In article <m0rIG4Z-0006IPC@lloyd.com>,
Howard Chu <howard@harry.lloyd.com> wrote:
>Well, I got all enthusiastic about hacking again after playing with Kay's new
>MiNTNet stuff. I figured it was time to get a formal SCSI IP driver working,
>so I started poring thru Erling Henanger's scsi driver code again. Along the
>way, I remembered Dave Gymer's raw floppy driver, and wondered if perhaps the
>two could merge together. (Nope, the floppy driver just calls Xbios. Oh well.)

 i think the 68k-linux people have a `real' floppy device now...

 which reminds me :)  has anyone done something to lock GEMDOS calls and
DMA channels already so DMA devices can use sleep/iwake and no longer
halt the whole system?  (or does someone know how the Magic people did it?
probably incompatible with anything known in the rest of the world again...)

>But anyway, while I was looking thru this code, it struck me that a better
>approach was possible, kind of like the driver I wrote for ST-Minix ages ago.
>
>Ok, here's the deal - instead of having to manually build in different "drivers"
>for different floppy formats, just have a single device that reads the current
>format upon device open. How do we do this? Pretty simple really, and it
>doesn't require a valid boot sector (as my original Minix driver needed). Just
>read track 0, side 1, sectors 8 to, say, 24. If the read fails completely,
>either there's no disk, or it's single-sided, in which case you try again
>with side 0. Otherwise, it should eventually fail after reading the last sector
>on the track, and you can then determine the sectors per track count.
>
>I guess this doesn't let you know the complete geometry, because you still
>don't know how many tracks exist. if you didn't mind the long seek, you could
>determine that as well. What do you think?

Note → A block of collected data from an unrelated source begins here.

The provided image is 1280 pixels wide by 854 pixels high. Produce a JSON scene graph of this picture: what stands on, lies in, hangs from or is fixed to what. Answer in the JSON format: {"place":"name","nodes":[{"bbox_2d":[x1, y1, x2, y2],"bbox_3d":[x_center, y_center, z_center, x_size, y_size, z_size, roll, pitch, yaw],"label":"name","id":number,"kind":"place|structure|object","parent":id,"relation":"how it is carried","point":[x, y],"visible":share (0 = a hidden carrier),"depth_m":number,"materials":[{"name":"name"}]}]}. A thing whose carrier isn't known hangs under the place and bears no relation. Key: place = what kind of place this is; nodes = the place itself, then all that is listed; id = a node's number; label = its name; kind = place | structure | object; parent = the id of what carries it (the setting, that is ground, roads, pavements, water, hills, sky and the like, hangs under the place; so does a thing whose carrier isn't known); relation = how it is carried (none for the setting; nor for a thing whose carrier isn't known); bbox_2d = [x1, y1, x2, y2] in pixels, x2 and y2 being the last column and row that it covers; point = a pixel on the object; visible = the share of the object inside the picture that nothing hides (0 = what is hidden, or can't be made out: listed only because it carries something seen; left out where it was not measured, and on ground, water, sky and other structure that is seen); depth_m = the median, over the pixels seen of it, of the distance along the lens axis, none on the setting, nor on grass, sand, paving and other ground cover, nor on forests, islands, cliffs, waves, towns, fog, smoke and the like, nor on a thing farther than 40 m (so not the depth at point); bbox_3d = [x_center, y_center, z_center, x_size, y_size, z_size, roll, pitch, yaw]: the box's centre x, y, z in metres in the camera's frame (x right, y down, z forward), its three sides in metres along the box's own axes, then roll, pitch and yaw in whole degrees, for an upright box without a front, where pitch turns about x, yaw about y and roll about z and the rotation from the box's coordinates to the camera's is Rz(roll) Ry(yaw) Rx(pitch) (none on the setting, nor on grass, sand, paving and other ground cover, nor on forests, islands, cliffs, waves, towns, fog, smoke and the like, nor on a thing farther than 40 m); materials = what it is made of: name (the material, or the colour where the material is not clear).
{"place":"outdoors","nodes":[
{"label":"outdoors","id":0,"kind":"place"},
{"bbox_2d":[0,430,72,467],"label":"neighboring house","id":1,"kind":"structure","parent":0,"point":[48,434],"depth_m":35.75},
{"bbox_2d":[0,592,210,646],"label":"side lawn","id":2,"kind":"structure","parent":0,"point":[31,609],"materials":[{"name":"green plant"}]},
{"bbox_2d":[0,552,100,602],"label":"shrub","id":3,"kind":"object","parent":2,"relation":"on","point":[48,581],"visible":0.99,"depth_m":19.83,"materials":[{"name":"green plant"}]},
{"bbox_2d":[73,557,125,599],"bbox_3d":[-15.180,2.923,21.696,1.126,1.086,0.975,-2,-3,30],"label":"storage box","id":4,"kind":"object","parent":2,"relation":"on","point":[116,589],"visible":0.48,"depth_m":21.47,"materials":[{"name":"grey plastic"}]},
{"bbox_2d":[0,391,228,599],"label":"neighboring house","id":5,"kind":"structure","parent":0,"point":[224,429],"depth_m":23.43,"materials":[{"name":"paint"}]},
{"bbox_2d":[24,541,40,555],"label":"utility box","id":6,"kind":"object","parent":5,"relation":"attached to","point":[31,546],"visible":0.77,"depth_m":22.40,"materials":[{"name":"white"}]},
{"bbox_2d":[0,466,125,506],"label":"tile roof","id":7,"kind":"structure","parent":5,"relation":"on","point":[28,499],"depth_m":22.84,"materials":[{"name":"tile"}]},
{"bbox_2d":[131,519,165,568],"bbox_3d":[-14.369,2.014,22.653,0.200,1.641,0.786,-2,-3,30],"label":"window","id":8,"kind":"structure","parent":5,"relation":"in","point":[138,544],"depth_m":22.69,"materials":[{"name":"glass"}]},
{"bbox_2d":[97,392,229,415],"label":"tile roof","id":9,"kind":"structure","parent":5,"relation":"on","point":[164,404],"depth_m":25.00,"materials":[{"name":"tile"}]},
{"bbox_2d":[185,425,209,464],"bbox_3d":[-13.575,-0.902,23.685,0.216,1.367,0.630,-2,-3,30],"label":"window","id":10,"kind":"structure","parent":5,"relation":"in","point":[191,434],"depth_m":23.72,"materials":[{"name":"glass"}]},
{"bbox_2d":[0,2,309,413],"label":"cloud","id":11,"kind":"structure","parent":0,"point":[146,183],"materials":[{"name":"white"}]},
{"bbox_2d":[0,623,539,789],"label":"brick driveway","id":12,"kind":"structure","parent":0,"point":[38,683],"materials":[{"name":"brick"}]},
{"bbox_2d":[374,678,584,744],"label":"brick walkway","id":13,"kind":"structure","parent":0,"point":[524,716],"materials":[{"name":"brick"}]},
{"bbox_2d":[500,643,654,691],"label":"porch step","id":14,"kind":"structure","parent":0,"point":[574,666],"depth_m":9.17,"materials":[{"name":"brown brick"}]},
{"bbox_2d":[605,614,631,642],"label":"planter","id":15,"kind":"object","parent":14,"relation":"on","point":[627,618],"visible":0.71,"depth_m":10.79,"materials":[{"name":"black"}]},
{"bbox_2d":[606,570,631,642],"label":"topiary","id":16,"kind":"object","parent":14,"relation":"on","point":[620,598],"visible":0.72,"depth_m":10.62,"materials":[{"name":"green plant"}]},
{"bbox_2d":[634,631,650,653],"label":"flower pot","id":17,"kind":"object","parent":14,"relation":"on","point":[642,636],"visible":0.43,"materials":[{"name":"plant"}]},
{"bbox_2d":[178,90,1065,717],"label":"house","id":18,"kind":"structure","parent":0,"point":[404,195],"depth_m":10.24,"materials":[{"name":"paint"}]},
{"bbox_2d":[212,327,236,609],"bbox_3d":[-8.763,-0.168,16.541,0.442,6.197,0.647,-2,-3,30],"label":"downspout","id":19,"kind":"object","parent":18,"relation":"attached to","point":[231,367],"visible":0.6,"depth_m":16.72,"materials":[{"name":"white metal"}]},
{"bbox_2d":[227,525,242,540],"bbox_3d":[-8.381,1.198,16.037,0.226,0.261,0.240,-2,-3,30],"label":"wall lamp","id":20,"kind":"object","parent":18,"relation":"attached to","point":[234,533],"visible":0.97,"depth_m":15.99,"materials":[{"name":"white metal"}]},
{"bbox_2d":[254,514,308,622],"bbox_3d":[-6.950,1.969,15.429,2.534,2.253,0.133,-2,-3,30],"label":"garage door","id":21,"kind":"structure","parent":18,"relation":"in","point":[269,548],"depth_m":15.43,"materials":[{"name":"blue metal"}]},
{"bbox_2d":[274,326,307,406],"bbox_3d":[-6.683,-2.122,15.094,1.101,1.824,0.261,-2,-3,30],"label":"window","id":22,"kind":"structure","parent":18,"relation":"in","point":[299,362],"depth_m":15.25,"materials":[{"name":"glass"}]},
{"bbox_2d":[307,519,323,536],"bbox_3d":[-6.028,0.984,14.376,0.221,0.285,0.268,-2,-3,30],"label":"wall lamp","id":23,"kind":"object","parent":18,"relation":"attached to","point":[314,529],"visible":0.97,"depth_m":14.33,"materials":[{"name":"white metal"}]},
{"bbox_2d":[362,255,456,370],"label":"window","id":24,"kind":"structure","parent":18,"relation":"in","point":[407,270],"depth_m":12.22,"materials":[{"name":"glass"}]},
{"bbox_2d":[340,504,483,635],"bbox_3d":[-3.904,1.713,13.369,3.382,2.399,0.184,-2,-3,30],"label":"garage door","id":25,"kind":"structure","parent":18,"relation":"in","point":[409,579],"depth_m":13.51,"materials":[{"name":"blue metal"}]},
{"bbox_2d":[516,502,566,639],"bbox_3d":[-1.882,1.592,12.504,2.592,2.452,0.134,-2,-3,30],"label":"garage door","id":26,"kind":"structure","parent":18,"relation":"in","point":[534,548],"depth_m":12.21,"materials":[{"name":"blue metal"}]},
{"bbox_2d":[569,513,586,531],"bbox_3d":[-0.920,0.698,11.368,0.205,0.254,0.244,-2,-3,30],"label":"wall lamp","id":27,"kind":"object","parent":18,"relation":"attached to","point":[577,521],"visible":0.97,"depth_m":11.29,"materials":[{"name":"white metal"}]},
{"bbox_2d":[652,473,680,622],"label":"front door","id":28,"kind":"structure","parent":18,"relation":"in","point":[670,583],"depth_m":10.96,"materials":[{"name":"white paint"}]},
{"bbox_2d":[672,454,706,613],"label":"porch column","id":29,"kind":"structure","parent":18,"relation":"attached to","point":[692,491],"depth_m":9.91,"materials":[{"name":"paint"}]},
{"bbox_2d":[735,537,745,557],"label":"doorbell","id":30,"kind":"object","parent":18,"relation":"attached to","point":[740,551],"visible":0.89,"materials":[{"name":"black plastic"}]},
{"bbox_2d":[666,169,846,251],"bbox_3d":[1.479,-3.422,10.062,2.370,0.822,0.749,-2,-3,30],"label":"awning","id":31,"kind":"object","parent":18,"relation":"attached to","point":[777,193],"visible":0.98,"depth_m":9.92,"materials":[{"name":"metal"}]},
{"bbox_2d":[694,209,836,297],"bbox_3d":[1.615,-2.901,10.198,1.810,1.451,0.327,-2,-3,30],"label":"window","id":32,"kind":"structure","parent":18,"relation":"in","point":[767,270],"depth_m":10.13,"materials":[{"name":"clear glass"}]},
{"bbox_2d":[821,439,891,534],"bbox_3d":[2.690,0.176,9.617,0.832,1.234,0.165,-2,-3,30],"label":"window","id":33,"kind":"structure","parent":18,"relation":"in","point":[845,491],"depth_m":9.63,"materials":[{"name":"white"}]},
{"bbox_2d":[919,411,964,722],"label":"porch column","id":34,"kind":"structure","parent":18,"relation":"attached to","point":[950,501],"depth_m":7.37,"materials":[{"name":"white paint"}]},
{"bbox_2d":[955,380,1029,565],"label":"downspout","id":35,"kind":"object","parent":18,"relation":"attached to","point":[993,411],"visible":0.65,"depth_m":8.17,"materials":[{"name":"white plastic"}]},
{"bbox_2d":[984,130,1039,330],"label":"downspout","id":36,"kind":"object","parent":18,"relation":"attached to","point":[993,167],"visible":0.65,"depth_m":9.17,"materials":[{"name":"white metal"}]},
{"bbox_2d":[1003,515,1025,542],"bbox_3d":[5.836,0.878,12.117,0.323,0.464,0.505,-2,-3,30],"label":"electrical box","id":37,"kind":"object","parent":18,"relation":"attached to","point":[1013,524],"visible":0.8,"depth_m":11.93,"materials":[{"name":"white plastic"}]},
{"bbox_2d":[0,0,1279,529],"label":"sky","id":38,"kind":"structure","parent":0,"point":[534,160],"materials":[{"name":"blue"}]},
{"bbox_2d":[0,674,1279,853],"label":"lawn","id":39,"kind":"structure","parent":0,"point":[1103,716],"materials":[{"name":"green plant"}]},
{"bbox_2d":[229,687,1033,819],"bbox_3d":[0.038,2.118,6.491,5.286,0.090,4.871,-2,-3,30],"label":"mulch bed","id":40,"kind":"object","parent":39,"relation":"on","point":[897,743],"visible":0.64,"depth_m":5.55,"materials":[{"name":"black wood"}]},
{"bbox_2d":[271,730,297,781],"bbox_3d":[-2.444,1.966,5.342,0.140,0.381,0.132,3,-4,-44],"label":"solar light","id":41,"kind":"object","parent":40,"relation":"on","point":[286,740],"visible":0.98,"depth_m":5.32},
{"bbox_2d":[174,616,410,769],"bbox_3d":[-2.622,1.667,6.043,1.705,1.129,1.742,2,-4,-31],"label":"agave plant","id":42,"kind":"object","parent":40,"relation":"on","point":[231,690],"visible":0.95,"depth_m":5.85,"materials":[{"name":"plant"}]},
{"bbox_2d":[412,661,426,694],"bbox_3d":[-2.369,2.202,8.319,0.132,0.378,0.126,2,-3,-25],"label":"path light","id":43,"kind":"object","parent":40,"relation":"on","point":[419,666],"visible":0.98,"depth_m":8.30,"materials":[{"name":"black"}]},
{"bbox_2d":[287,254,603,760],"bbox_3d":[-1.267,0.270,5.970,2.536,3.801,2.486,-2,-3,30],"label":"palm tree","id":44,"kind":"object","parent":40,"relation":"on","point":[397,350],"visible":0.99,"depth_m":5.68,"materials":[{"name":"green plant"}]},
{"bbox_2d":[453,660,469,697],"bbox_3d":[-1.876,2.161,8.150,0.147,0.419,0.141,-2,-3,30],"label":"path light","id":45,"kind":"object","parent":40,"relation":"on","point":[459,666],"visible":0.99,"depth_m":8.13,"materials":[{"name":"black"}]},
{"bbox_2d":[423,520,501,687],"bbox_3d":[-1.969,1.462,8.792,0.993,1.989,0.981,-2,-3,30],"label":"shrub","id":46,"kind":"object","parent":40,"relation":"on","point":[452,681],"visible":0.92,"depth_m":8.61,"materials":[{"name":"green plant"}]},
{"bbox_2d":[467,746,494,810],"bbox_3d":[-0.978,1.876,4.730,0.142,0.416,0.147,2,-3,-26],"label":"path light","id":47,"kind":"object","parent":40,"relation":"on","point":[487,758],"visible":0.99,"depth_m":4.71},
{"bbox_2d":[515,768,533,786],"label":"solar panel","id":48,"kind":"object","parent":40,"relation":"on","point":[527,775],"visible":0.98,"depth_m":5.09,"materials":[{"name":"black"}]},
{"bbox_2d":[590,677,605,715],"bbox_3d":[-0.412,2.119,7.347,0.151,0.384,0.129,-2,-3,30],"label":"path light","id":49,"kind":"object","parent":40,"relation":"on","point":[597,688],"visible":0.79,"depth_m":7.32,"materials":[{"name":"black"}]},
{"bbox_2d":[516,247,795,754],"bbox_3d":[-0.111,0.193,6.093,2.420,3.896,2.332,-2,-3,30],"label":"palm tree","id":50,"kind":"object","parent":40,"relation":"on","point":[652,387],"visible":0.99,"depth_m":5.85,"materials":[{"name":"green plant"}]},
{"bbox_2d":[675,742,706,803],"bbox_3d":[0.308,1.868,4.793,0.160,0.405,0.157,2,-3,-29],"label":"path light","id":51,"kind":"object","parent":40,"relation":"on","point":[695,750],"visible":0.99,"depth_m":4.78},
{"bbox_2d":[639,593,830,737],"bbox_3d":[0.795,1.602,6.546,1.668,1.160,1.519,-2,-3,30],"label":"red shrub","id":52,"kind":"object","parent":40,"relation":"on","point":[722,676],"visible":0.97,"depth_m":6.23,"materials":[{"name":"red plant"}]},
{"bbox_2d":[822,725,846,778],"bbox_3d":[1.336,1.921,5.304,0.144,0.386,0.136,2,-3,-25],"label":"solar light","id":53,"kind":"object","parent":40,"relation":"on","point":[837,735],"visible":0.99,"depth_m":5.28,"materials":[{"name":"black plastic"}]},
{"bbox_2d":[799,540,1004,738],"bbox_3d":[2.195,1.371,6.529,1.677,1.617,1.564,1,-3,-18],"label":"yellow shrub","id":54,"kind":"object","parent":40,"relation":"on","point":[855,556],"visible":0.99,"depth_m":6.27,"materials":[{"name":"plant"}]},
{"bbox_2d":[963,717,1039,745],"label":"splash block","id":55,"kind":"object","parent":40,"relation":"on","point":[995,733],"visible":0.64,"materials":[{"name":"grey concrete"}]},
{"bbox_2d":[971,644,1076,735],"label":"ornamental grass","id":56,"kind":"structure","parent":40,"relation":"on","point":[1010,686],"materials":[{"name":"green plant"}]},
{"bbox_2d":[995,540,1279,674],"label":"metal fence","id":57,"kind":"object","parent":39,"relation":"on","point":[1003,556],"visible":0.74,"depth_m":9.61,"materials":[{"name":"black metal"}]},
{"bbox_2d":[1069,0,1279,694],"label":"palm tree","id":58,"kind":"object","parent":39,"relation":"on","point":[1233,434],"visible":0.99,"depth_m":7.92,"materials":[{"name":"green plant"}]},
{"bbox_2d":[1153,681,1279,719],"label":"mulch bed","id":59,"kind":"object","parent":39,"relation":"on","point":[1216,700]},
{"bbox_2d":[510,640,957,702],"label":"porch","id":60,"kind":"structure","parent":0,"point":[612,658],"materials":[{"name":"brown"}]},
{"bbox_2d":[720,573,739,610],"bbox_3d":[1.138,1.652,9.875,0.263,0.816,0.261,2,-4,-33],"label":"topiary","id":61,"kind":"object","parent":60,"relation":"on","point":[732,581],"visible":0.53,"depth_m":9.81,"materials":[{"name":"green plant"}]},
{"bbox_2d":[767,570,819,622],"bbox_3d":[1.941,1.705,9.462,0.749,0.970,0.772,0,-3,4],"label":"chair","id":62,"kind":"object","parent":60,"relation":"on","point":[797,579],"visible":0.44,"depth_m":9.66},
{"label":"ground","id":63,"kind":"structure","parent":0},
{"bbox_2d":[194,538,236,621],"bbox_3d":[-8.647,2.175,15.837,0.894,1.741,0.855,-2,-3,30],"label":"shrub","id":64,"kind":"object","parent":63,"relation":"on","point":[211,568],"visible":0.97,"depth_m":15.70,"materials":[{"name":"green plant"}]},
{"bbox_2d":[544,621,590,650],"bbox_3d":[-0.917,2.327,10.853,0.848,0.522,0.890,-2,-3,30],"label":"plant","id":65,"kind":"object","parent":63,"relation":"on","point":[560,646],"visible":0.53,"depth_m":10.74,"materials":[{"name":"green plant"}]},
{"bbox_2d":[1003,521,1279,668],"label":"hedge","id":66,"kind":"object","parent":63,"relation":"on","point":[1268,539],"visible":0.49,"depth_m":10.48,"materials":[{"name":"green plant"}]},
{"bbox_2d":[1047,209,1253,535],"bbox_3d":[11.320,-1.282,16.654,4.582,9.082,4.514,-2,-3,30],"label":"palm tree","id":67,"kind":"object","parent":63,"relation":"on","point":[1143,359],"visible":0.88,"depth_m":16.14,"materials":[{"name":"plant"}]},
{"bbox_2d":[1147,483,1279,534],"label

 some auto-detect device sounds useful, but better keep the others
in case you get thigs like disks written with a 9-sector format that
were formatted with 10 sectors...

 (you should be able to fscntl DEV_INSTALL the same device with different
names and open() functions and set/auto-detect the format there.)
>
>[re: SCSI IP - slight problem, SCSI-2 requires SCSI parity to be on, while
>most ST ACSI-SCSI adaptors don't support parity, making it difficult/
>impossible for them to share a SCSI bus. What to do? Force the scsi driver
>to always operate in SCSI-1 mode?]

 or a #define for host-generates-no-parity?  and i guess you'll need
another parameter for the hosts method to send commands > 0x1f?